Sam68 (Src-associated in mitosis of 68 kDa) is a substrate for tyrosine kinase c-Src during mitosis. The nuclear protein level has been found to be associated with progression and prognosis in various human malignant tumors. The aim of this study is to investigate the clinical value of Sam68 in endometrial carcinoma (EC). Sam68 expression was confirmed by real-time PCR, Western blot, and immunofluorescent assay in primary normal endometrial epithelial cells, endometrial carcinoma cell lines, as well as seven pairs of EC and matched adjacent noncancerous endometrial tissues.
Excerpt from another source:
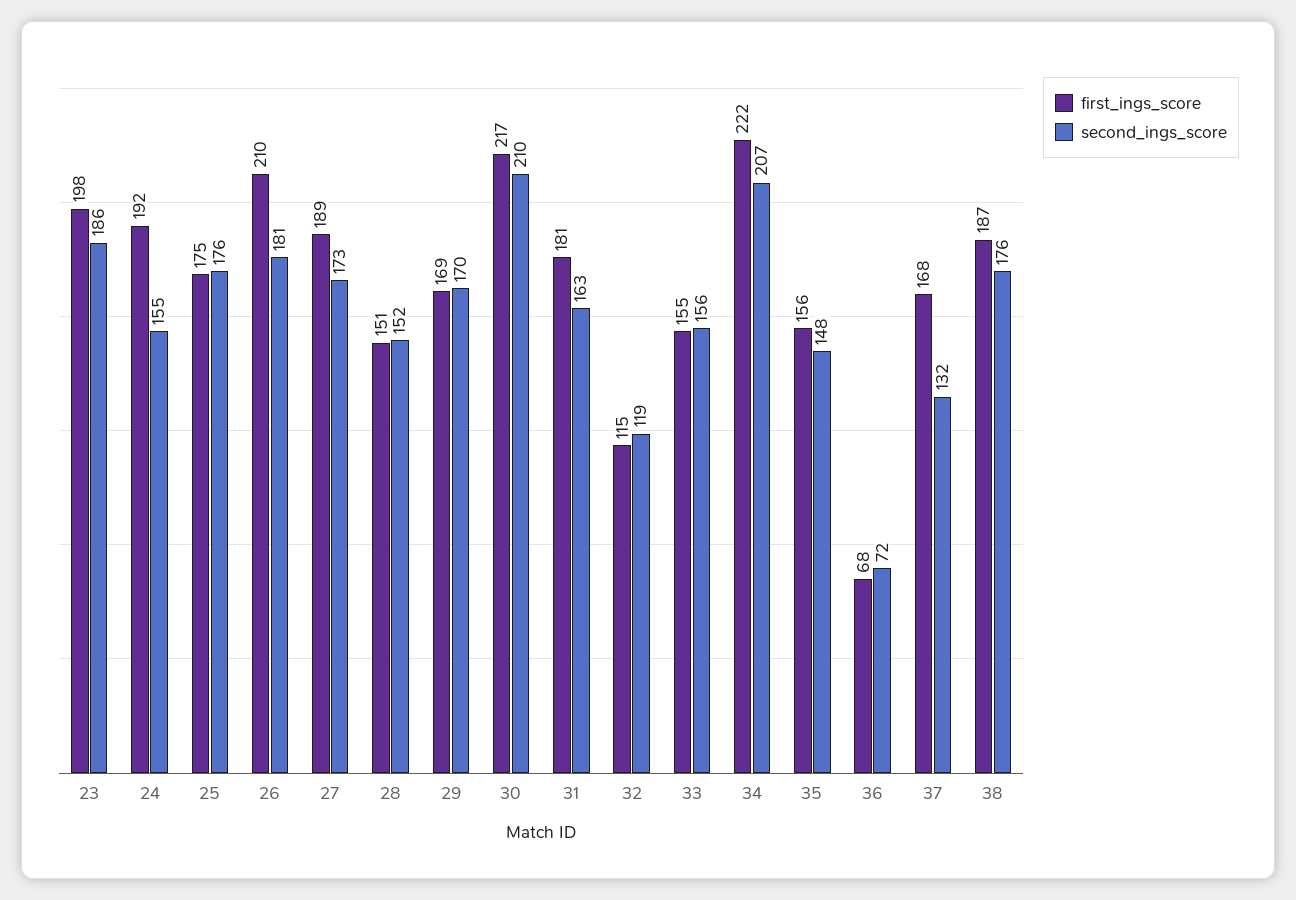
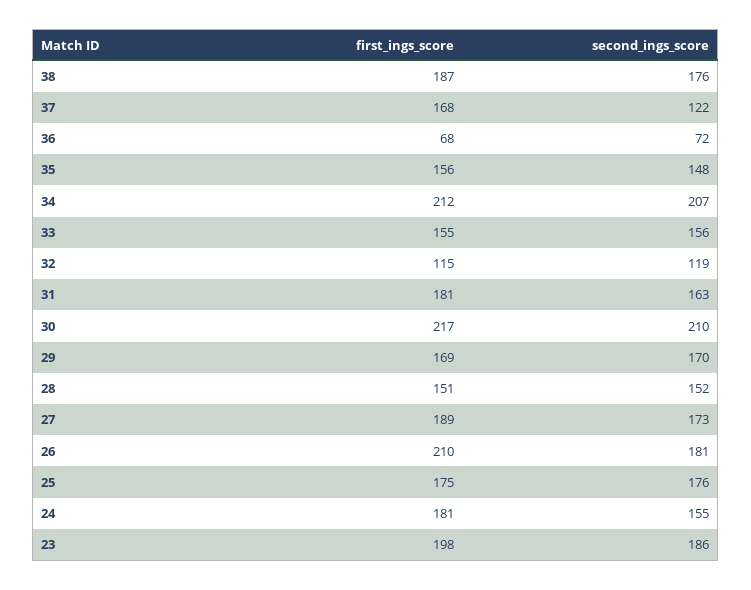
first_ings_score, 24: 192 -> 181
first_ings_score, 34: 222 -> 212
second_ings_score, 37: 132 -> 122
Moreover, the protein level of Sam68 was evaluated by immunohistochemistry in a cohort of surgical specimens derived from 131 patients including primary endometrial carcinoma (n = 95), endometrial atypical hyperplasia (precancerous lesions, n = 26), and normal endometria (n = 10). In endometrial cancer cell lines, RNA interfering approach was employed to downregulate Sam68 expression to determine its role in proliferation. Clinicopathological relevance and prognostic associations were examined by statistical analyses. Compared with normal endometrial and endometrial atypical hyperplasia tissues, Sam68 significantly elevated in endometrial cancer samples (P < 0.01), which was negative or low in 37 cases (38.9 %) and high in 58 cases (61.1 %). The high expression of Sam68 was associated with histological grade (P < 0.001), FIGO stage (P = 0.039), and myometrial invasion (P = 0.002). Kaplan-Meier analysis demonstrated that overexpression of Sam68 correlated with shorter overall survival. It is confirmed by univariate and multivariate analysis (P < 0.001 and P = 0.048, respectively). Additionally, we found that Sam68 was highly expressed at both the transcriptional and translational levels in endometrial cancer cell lines (Ishikawa, HEC-1B, AN3CA, KLE, and RL95-2) and siRNA knockdown of Sam68 remarkably inhibited cellular proliferation in in vitro models. Sam68 may be useful prognostic marker for EC, and it plays an important role in promoting the cellular proliferation. Further investigation of Sam68 as a potential therapeutic target for EC patients could be of interest.